Freeholders may “resort to lawfare” to block the government’s £250 cap on ground rents, Angela Rayner has warned, as leasehold experts urged ministers to speed up the “glacial” pace of reform.
Keir Starmer announced a cap on ground rents for leaseholders in England and Wales as part of measures that also include a consultation on banning new leasehold flats and giving leaseholders the right to switch to commonhold.
The ground rent cap will drop to a “peppercorn” rate after 40 years, a move that leasehold campaign groups have long pushed for.
Rayner, who was a vocal proponent of the cap, urged the government to stand firm against landlords who opposed the changes and who previously launched a high court bid to try to stop some leasehold changes.
“We know that vested interests have repeatedly resorted to lawfare to block such measures and may do so again,” she told the House of Commons. “And we’ve already seen the scaremongering begin with outrageous claims that this will impact on life-saving building safety work.”
The housing minister, Matthew Pennycook, said: “Taking on vested interests opposed to change to bring about improvements in the lives of working people is what Labour governments do.”
The National Leasehold Campaign (NLC), a grassroots leaseholder group in England and Wales, said it was disappointed by the government’s decision not to immediately enforce peppercorn ground rents, although it acknowledged the cap would offer some relief.
“The cap will make a difference, particularly for people who bought new-build properties in the last 20 years with punitive ground rents,” said Jo Darbyshire, a co-founder of the NLC. “Ground rent is a charge for no service, it’s money for nothing. However, 40 years is an incredibly long time to wait for peppercorn ground rents.”
Linz Darlington, a managing director at the lease extension specialists Homehold, said that while the announcement was positive, it was “a long way from becoming law”.
“We are still waiting for much of the Leasehold and Freehold Reform Act 2024 to be implemented, 18 months after it gained royal assent,” he said. “For the cap to be of any benefit to leaseholders, we need this passed promptly and on to the statute books. At the current pace of reform, it may not be for many years to come.
“The speed of leasehold reform is glacial. We need meaningful reform and prompt implementation.”
The ground rent cap is part of the new draft leasehold and commonhold reform bill, which will also abolish forfeiture – when leaseholders can lose their home and the equity they built up by defaulting on a debt as low as £350.
It also will mean those living in a building with a commonhold model will have a say in the annual budget and how the building is run, and new protections when things go wrong.
The housing secretary, Steve Reed, said: “If you own a flat you can be forced to pay ground rents that can become completely unaffordable. We said we’d be on the side of leaseholders, which is why today we are capping ground rent, helping millions of leaseholders by saving them money and giving them control over their home.

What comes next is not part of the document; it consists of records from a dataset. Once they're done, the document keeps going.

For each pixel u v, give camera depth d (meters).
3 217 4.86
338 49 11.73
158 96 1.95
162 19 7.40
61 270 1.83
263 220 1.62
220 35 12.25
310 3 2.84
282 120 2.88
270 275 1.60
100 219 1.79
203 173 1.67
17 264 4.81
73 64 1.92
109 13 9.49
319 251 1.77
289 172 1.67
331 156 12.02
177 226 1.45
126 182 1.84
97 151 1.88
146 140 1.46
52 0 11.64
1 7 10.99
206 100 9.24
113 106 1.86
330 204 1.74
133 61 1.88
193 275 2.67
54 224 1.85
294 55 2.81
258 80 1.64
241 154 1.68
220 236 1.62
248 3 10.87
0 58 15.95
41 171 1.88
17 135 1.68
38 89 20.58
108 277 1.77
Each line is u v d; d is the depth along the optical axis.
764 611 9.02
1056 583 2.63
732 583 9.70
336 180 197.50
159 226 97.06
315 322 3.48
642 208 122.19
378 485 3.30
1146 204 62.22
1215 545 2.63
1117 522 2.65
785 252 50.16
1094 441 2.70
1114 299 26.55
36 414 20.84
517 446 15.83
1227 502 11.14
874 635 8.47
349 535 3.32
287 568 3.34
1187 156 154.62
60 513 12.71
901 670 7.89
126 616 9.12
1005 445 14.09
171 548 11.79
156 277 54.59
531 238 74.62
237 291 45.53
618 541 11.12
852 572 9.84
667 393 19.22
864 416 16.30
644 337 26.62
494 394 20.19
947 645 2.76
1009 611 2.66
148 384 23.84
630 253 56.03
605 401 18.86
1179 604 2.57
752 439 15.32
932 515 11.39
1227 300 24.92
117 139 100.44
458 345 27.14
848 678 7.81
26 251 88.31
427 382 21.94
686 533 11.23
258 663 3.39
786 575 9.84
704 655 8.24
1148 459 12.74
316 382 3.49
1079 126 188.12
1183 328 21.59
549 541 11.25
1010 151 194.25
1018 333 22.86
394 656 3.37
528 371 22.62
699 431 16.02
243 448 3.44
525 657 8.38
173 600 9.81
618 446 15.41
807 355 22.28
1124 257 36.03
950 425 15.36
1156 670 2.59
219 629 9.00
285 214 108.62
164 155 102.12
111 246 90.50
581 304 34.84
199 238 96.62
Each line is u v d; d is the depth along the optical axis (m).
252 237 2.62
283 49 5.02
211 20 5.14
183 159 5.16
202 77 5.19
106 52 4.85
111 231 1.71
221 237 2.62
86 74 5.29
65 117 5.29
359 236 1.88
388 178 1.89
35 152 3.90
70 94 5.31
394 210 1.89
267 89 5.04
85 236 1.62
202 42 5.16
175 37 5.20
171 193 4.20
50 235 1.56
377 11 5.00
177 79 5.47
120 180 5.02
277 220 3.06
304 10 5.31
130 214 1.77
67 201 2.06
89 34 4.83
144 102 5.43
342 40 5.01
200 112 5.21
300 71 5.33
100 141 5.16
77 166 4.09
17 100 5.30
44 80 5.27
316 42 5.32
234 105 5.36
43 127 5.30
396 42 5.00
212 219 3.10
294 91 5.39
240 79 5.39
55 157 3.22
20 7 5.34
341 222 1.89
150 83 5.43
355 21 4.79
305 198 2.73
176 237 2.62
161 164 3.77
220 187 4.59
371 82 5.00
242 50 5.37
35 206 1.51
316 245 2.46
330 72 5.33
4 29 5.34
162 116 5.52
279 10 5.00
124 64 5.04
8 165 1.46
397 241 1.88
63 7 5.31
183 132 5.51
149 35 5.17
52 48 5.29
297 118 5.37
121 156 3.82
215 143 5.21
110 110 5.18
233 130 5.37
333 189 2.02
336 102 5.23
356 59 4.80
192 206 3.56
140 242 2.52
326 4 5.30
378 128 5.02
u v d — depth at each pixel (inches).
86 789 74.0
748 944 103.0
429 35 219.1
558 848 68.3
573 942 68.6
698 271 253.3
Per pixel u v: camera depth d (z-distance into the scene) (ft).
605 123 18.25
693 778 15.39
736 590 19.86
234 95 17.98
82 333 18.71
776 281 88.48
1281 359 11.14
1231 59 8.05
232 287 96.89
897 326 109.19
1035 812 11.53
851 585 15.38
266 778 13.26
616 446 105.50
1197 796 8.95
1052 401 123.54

“The leasehold system has tainted the dream of home ownership for so many.”
The Residential Freehold Association, the trade body representing professional freeholders, has argued that a “forced exit of professional freeholders from the sector” would pass their responsibilities under the Building Safety Act to leaseholders and hinder building safety projects.
It also said the cap on ground rent was “a wholly unjustified interference with existing property rights” and would “seriously damage investor confidence in the UK housing market”.
Others have also issued warnings about the potential risks of the commonhold system. Justin Herbert, a managing director at Residential Management Group, one of the largest property management companies in the country, said residents should have more control over how their buildings were run but he advocated a blended model.
“While commonhold may be well intentioned, full control comes with full responsibility,” he said. “We have seen the consequences of that first-hand, including a scheme where fire safety failures led to a building being closed for years and residents left homeless.
“A blended model puts residents in charge of every key decision, while experienced managing agents retain responsibility for building safety and regulatory compliance.”